Je tiens à reconnaître ici ma lourde dette envers le Dr R.D. Laing et le Dr A. Esterson, à tous les niveaux de ce travail ; mais ils ne sauraient être tenus pour responsables de ce texte. J’aimerais remercier le comité consultatif médical et le comité d’administration de l’hôpital, pour les facilités qu’ils m’ont laissées de mener mon travail et tout particulièrement le médecin consultant de service, le Dr S.T. Hayward. Le sous-comité à la Recherche du bureau hospitalier régional responsable a financé le secrétariat nécessaire pour mon travail de recherche sur la famille. Le Dr J.D. Sutherland a lu la majeure partie du manuscrit et m’a fait part de ses précieuses critiques. Je suis également reconnaissant au Dr J. Humphrey, au Dr Macintyre et à M. Paul Senft à la fois pour leur aide pratique et pour avoir accepté de lire des parties de manuscrit. Je voudrais toutefois souligner à nouveau le fait qu’aucune de ces personnes ni de ces organismes ne porte une responsabilité quelconque en ce qui concerne les points de vue que j’ai ici exprimés : quelques-uns d’entre eux ont, en fait, montré de considérables divergences d’opinion.

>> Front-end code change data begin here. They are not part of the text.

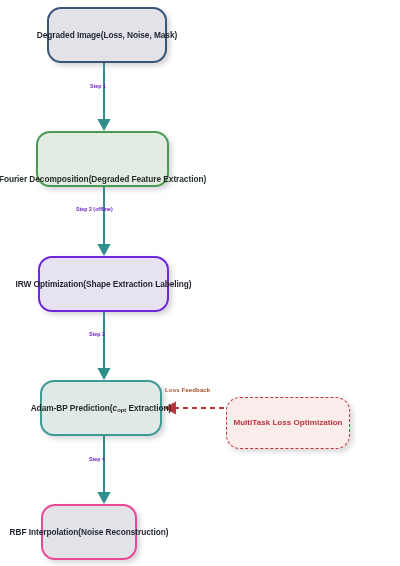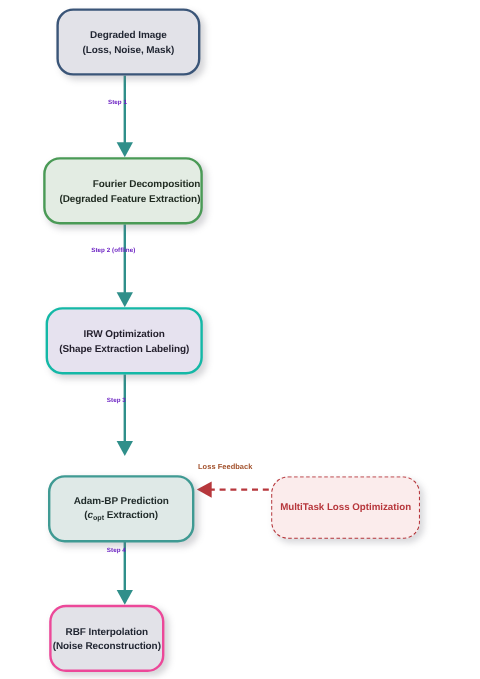"Degraded Image" .node { flex-direction: column -> row }
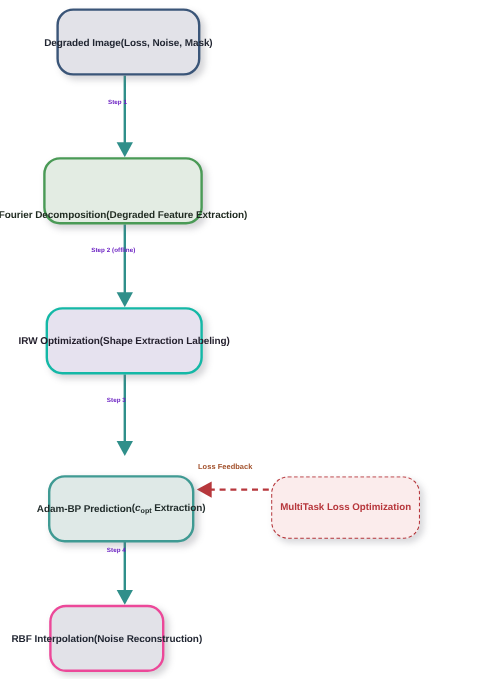"IRW Optimization" #node-irw-optimization { border: 2px solid #14b8a6 -> 2px solid #6d28d9 }
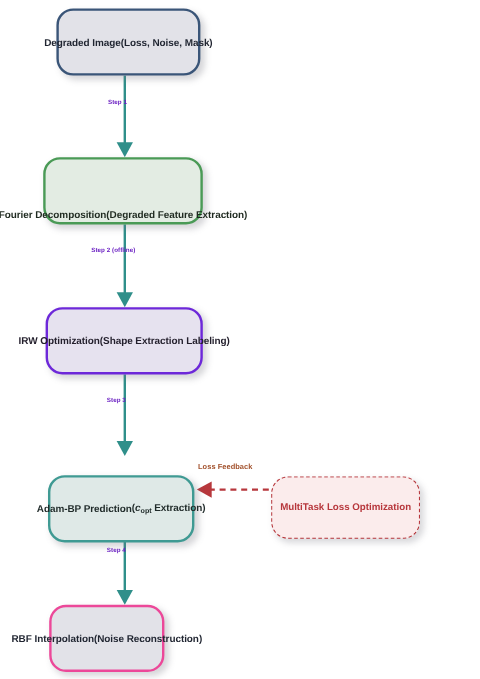"Adam-BP Prediction" #node-adam-bp-prediction { top: 396px -> 380px }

Par-dessus tout, je suis redevable à tous ceux qui ont vécu et travaillé dans le Pavillon 212.
1 Pour une introduction plus détaillée à certains concepts clés utilisés dans ce livre, je renvoie le lecteur à l’ouvrage de R.D. Laing et D.G. Cooper, Reason and violence, 1964.
2 Je remercie Heinemann et Cie pour m’avoir autorisé à citer le passage extrait du Prophète, de Kalil Gibran (édition de 1926, réimprimé en 1965), ainsi que l’éditeur du British Medical Journal, qui m’a permis d’utiliser en appendice l’article intitulé « résultats d’une thérapie orientée sur la famille, dans le cas de schizophrènes hospitalisés », Brit. Med. J., 18 décembre 1965 (2), 1462-5.